Modi pushes Niti Aayog to work out ways for private investment
NDA to follow PPP model to revive investment.
New Delhi: Even as the BJP-led NDA government continues to deny charges of an economic slowdown, sluggish private investment in key infrastructure sectors like aviation, highways, shipping and power, has emerged as a major concern for it.
Facing criticism from within and the Opposition, Prime Minister Narendra Modi has asked the Niti Aayog to take immediate steps to revive private funding in the big ticket sectors.
The think tank has been tasked by the Prime Minister’s Office (PMO) to seek opinion of all ministries on giving the public-private partnership (PPP) model — which witnessed its halcyon days during the UPA-1 regime — greater push to propel larger private funding in various infrastructure projects related to the aforementioned sectors.

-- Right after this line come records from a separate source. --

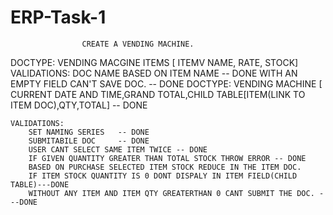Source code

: # ERP-Task-1

					CREATE A VENDING MACHINE.
DOCTYPE: VENDING MACGINE ITEMS [ ITEMV NAME, RATE, STOCK]
	VALIDATIONS:
		DOC NAME BASED ON ITEM NAME		-- DONE
		WITH AN EMPTY FIELD CAN'T SAVE DOC. 	-- DONE
DOCTYPE: VENDING MACHINE [ CURRENT DATE AND TIME,GRAND TOTAL,CHILD TABLE[ITEM(LINK TO ITEM DOC),QTY,TOTAL] -- DONE

	VALIDATIONS:
		SET NAMING SERIES	-- DONE
		SUBMITABILE DOC		-- DONE
		USER CANT SELECT SAME ITEM TWICE -- DONE
		IF GIVEN QUANTITY GREATER THAN TOTAL STOCK THROW ERROR -- DONE
		BASED ON PURCHASE SELECTED ITEM STOCK REDUCE IN THE ITEM DOC.
		IF ITEM STOCK QUANTITY IS 0 DONT DISPALY IN ITEM FIELD(CHILD TABLE)---DONE
		WITHOUT ANY ITEM AND ITEM QTY GREATERTHAN 0 CANT SUBMIT THE DOC. ---DONE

According to highly placed sources, the Niti Aayog has initiated deliberations with all stakeholders on the PPP model. Their opinions will be inculcated in a cabinet note which is to be prepared on PPP, with the aim of making it a significant policy initiative.

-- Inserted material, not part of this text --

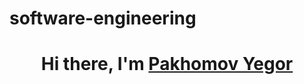 # software-engineering
<h1 align="center">Hi there, I'm <a href="https://github.com/Ygorik" target="_blank">Pakhomov Yegor</a></h1>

Under the PPP model, private investment in a project has to be more than 51 per cent, while the rest has to come from the government.
Not much private funding in infra
Though private investments are in place in various sectors, the inflows have not been satisfactory, resulting in a lot of discontent within the government. Aviation, shipping and the power sectors have seen a plateau in terms of private funding, which the Centre wants to bring to satisfactory levels.

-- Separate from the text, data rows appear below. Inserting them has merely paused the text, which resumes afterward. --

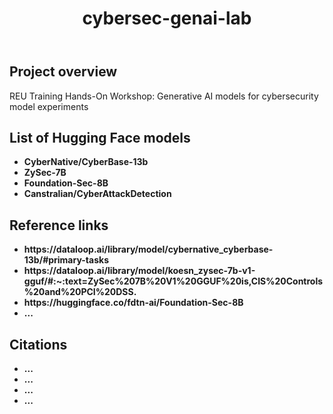 <!DOCTYPE html>
<html lang="en">
<body>
    <header>
        <h1>cybersec-genai-lab</h1>
    </header>
    <section>
                <h2>Project overview</h2>
        <p>
            REU Training Hands-On Workshop: Generative AI models for cybersecurity model experiments
        </p>
    </section>
    <section>
        <h2>List of Hugging Face models</h2>
        <ul>
            <li><strong>CyberNative/CyberBase-13b</strong></li>
            <li><strong>ZySec-7B</strong></li>
            <li><strong>Foundation-Sec-8B</strong></li>
            <li><strong>Canstralian/CyberAttackDetection</strong></li>
        </ul>
    </section>
    <section>
        <h2>Reference links</h2>
        <ul>
            <li><strong>https://dataloop.ai/library/model/cybernative_cyberbase-13b/#primary-tasks</strong></li>
            <li><strong>https://dataloop.ai/library/model/koesn_zysec-7b-v1-gguf/#:~:text=ZySec%207B%20V1%20GGUF%20is,CIS%20Controls%20and%20PCI%20DSS.</strong></li>
            <li><strong>https://huggingface.co/fdtn-ai/Foundation-Sec-8B</strong></li>
            <li><strong>...</strong></li>
        </ul>
    </section>
    <section>
        <h2>Citations</h2>
        <ul>
            <li><strong>...</strong></li>
            <li><strong>...</strong></li>
            <li><strong>...</strong></li>
            <li><strong>...</strong></li>
        </ul>
    </section>
</body>
</html>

The moniker PPP was propelled into limelight during the first term of the erstwhile UPA regime, when private investment poured into the railway and highway sectors.
While private investments have been flowing in, for the past several quarters now, they have seen a downward trend.
As per a survey, fresh fundings by the private sector in the FY17 grew at the slowest pace since 1992. In FY17, the combined capital expenditure by the country’s top 1,000 non-financial firms, in terms of revenue, was up by just 5.8 per cent. The previous low of capital expenditure growth was recorded in 1992.
It further said that fresh fundings from private entities stood at Rs 2.07 lakh crore in FY17. In FY16, private investments were worth Rs 2.9 lakh crore, while in FY14 these stood at an all time high of Rs 5.7 lakh crore.
Meanwhile in a related move to push growth through increased public investment, Union finance minister Arun Jaitley on Thursday met with top PSUs and asked them to not only complete their budgeted capital expenditure but also aggressively push capital expenditure in the interest of boosting investment in Indian economy.
Secretaries and senior officers from the 10 ministries and the heads as well as financial directors of the CPSUs apprised the finance minister that their capital expenditure programme for the current year are completely on track for achieving the capital expenditure of Rs 3.85 lakh crore budgeted in 2017-18.